── KUTIPAN SUMBER
Oleh: Nasrah, S.Pd.I., Gr.
Guru di SMP Negeri 8 Palopo
Zona nyaman sering disebut sebagai biang kerok mandeknya inovasi, kreatifitas, dan keberanian menghadapi tantangan baru. Salah satu pakar Behavioural Psychology, Alasdair A. K. White mengatakan, zona nyaman adalah sebuah keadaan di mana seseorang merasa terbiasa dan nyaman karena mampu mengontrol lingkungannya. Dalam keadaan ini, orang tersebut jarang merasa gelisah dan jarang mengalami tekanan yang mengakibatkan stress. Zona nyaman itu sesungguhnya adalah jeruji besi yang membatasi ruang adaptasi dan mengebiri kreasi serta inovasi.
Zona nyaman identik dengan dunia rebahan, scrolling gadget, bersantai ria, cuek, tak mau pusing, merasa diri sudah cukup, merasa cita-cita sudah tercapai, sedikit tantangan, risiko, dan lelah. Padahal melakukan sesuatu yang membuat tidak nyaman dan penuh tantangan akan membuat diri kita lebih baik, lebih maju, lebih berkembang, dan memaksimalkan potensi diri.
Seperti yang diungkapkan oleh Dr. Tom Denham, “Mungkin di awal akan terasa berat keluar dari zona nyaman kita, namun kita butuh dan diharuskan untuk keluar atau memperluas dari zona nyaman kita saat ini, agar kita dapat menjadi individu yang senantiasa terus bertumbuh dan berkembang.”
Ketika kita terus berada di zona nyaman, menikmati rutinitas yang monoton, tidak ada tantangan, tidak ada tekanan, berpikir keras, dan belajar, maka hal ini dapat ‘membahayakan’ diri kita. Ibaratnya sebuah lingkaran dan kita berada di dalamnya, ketika lingkaran itu semakin mengecil akan ‘membahayakan’. Dalam artian kita terkurung di zona nyaman yang mana potensi di zona itu sudah tidak relevan dengan keadaan zaman.
────
◆ KUMPULAN SOAL ◆
1: Menurut artikel tentang zona nyaman, mengapa terus berada di zona nyaman dapat "membahayakan" diri kita? Jelaskan dalam satu sampai tiga kalimat.
2: Sebutkan semua hasil yang menurut artikel tentang zona nyaman akan kita peroleh jika melakukan sesuatu yang tidak nyaman dan penuh tantangan.
3: Tuliskan lanjutan artikel tentang zona nyaman, dimulai setelah kalimat terakhir yang ada.
── PETIKAN DAFTAR
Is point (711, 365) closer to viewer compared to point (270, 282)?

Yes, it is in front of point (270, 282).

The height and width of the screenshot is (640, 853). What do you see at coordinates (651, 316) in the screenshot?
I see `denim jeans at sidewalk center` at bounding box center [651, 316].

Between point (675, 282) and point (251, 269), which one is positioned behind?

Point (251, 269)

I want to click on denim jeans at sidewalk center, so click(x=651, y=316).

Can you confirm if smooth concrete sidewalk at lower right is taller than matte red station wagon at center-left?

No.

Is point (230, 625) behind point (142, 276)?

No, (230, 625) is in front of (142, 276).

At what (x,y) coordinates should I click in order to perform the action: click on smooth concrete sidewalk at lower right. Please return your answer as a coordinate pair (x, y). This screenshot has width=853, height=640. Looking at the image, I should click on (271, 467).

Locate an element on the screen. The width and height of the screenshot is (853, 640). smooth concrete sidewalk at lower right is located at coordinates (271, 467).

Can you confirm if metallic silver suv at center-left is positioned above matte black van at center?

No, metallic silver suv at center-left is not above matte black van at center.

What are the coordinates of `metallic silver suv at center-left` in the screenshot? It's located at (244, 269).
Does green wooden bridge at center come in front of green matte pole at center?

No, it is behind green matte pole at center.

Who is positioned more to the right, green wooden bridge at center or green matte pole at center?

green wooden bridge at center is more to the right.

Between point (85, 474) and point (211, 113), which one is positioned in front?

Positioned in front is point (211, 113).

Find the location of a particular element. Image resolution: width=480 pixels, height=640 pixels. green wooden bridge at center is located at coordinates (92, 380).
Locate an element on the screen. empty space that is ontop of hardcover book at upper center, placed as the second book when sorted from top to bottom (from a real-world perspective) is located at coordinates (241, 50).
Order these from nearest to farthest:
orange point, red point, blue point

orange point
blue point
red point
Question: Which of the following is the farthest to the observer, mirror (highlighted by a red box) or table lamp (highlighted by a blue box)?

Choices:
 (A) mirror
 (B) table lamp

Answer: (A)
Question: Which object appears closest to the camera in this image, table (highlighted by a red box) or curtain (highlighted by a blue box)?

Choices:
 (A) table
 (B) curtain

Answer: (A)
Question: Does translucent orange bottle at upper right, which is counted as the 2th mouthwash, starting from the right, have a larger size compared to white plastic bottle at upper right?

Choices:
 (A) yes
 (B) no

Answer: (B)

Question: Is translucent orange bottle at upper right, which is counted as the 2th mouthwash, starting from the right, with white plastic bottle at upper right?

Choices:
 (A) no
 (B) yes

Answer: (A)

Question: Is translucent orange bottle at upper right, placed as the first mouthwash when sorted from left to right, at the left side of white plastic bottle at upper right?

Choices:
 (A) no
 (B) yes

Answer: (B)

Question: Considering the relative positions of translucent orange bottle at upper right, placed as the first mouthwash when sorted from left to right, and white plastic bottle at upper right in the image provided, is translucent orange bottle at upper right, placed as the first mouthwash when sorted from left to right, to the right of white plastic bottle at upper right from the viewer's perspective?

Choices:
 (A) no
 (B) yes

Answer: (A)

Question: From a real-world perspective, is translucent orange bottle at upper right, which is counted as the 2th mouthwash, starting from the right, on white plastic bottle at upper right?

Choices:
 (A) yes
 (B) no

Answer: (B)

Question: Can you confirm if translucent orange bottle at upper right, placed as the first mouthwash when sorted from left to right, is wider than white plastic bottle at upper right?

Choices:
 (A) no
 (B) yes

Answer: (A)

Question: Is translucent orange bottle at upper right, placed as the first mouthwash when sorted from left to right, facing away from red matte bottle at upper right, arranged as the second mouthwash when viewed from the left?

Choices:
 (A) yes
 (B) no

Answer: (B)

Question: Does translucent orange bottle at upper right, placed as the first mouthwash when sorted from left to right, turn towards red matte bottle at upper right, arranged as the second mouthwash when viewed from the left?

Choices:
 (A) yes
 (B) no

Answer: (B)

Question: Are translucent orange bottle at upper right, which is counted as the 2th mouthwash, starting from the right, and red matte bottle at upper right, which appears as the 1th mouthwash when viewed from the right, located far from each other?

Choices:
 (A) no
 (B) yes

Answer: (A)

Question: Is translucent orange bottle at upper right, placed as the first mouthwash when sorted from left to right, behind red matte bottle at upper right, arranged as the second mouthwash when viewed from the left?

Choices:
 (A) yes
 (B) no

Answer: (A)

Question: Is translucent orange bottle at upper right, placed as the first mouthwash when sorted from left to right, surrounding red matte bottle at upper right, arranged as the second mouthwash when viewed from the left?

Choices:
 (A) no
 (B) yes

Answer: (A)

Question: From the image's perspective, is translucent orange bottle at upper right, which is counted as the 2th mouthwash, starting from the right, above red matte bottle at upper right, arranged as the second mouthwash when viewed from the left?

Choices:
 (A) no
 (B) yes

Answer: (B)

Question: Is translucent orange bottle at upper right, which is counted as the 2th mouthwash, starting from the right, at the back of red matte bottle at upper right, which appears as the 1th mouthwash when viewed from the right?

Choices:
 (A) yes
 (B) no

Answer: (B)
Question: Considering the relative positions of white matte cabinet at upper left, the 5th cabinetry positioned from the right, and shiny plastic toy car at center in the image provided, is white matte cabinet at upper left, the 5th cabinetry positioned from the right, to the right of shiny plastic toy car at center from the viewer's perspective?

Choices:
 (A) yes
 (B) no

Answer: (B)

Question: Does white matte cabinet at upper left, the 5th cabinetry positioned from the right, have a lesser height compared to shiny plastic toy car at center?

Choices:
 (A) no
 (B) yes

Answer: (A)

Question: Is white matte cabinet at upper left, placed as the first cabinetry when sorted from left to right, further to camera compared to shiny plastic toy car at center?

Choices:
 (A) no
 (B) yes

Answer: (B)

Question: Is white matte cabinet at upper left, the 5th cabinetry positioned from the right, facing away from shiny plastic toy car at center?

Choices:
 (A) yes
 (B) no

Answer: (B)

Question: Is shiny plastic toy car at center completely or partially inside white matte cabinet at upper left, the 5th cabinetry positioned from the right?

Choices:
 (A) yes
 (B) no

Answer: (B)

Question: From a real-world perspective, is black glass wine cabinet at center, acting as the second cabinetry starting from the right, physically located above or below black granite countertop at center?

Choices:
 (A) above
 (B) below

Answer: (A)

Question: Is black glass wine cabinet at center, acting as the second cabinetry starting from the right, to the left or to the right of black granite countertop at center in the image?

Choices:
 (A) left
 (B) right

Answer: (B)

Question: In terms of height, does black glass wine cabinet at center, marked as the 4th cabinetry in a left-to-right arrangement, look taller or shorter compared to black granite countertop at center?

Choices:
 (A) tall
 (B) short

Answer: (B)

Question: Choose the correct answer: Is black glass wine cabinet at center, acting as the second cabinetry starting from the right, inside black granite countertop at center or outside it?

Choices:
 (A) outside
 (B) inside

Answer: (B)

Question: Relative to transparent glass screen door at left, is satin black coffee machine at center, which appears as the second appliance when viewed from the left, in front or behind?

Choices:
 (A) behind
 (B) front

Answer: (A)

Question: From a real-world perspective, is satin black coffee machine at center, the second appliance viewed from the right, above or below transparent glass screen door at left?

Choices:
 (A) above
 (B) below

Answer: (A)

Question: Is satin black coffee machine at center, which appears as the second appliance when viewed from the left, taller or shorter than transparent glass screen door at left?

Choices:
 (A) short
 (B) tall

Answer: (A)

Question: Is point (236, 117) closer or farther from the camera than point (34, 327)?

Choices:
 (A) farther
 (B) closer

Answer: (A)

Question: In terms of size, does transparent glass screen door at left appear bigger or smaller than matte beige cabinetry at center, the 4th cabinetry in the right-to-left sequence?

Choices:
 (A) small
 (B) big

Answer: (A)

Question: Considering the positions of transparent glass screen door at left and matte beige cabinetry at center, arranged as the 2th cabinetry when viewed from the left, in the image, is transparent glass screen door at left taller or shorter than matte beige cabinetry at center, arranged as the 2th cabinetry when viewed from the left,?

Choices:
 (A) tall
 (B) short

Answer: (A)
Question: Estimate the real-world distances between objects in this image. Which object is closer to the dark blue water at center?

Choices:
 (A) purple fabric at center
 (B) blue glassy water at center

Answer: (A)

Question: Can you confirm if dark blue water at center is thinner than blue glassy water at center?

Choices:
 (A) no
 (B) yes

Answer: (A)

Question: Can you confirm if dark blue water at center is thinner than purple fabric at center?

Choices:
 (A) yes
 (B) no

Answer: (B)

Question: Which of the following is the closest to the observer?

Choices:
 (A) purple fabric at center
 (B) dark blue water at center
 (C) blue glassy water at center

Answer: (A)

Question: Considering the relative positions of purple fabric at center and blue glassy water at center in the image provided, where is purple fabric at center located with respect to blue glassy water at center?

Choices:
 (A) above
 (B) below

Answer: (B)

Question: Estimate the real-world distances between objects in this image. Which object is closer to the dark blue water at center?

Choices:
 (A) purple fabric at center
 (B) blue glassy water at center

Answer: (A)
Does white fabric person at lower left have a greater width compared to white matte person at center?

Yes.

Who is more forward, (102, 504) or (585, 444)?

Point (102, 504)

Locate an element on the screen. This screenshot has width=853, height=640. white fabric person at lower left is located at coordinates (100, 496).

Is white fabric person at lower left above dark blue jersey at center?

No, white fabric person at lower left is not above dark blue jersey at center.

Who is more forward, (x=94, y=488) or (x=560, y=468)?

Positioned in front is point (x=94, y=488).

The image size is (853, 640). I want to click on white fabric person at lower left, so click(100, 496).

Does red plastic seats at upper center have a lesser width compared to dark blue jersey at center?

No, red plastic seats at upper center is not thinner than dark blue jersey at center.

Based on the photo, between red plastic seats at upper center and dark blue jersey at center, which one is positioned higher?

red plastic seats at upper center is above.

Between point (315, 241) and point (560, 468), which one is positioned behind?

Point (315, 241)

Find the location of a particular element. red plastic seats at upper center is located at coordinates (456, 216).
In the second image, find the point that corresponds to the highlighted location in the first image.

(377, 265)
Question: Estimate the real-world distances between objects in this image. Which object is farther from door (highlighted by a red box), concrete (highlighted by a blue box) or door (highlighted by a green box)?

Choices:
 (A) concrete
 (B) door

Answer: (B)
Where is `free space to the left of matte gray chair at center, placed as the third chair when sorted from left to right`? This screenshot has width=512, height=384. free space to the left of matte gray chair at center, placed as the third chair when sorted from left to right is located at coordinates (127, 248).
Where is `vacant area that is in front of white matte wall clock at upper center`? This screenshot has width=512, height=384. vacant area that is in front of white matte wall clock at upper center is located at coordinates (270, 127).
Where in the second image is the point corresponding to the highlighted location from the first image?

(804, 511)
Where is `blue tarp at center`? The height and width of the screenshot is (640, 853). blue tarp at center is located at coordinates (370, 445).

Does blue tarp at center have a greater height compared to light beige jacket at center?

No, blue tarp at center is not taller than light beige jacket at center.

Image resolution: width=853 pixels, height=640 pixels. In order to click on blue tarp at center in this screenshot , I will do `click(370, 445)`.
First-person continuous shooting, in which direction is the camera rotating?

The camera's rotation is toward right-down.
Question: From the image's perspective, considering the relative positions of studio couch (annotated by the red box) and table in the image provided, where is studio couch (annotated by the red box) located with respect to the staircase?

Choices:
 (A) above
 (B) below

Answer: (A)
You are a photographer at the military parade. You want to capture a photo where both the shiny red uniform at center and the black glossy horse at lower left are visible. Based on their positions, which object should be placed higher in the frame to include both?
────
◆ JAWABAN TIAP SOAL ◆
1: Terus berada di zona nyaman dapat membahayakan karena kita menjadi terkurung di dalamnya. Potensi di zona itu sudah tidak relevan lagi dengan keadaan zaman. Penulis mengibaratkannya sebagai lingkaran yang semakin mengecil, sementara kita berada di dalamnya.

2:
- membuat diri kita lebih baik
- lebih maju
- lebih berkembang
- memaksimalkan potensi diri

3:
Ketika kita menuruti dan memprioritaskan kenyamanan maka kehidupan akan stagnan, kemampuan kita hanya itu-itu saja, tidak terjadi perkembangan yang dapat memaksimalkan potensi diri yang mana potensi itu tentunya sangat dibutuhkan sebagai seorang pendidik. Sebab, saat ini guru berhadapan dengan generasi Z dan Alpha. Saat ini kita berhadapan dengan generasi abad 21 yang semakin ke depan akan semakin berkembang sehingga membutuhkan guru-guru yang senantiasa meng-update diri.
Berada di zona nyaman memang menyenangkan, dengan artian tantangan, kesulitan, stres, dan tekanan dapat dikontrol dengan mudah. Namun tentu hal tersebut tidak akan membuat perubahan dalam diri serta anak didik kita. Kehidupan menjadi stagnan, membosankan, dan begitu-begitu saja, serta tidak ada semangat yang bisa ditularkan kepada anak didik kita.
Adapun hal-hal di luar zona nyaman seperti, olahraga, baca buku, belajar teknologi, Webinar, mengikuti pelatihan-pelatihan untuk pengembangan potensi, ataupun hal-hal lain di luar kebiasaan mungkin cukup melelahkan. Namun tentu saja hal tersebut dapat memberikan keuntungan bagi pelakunya.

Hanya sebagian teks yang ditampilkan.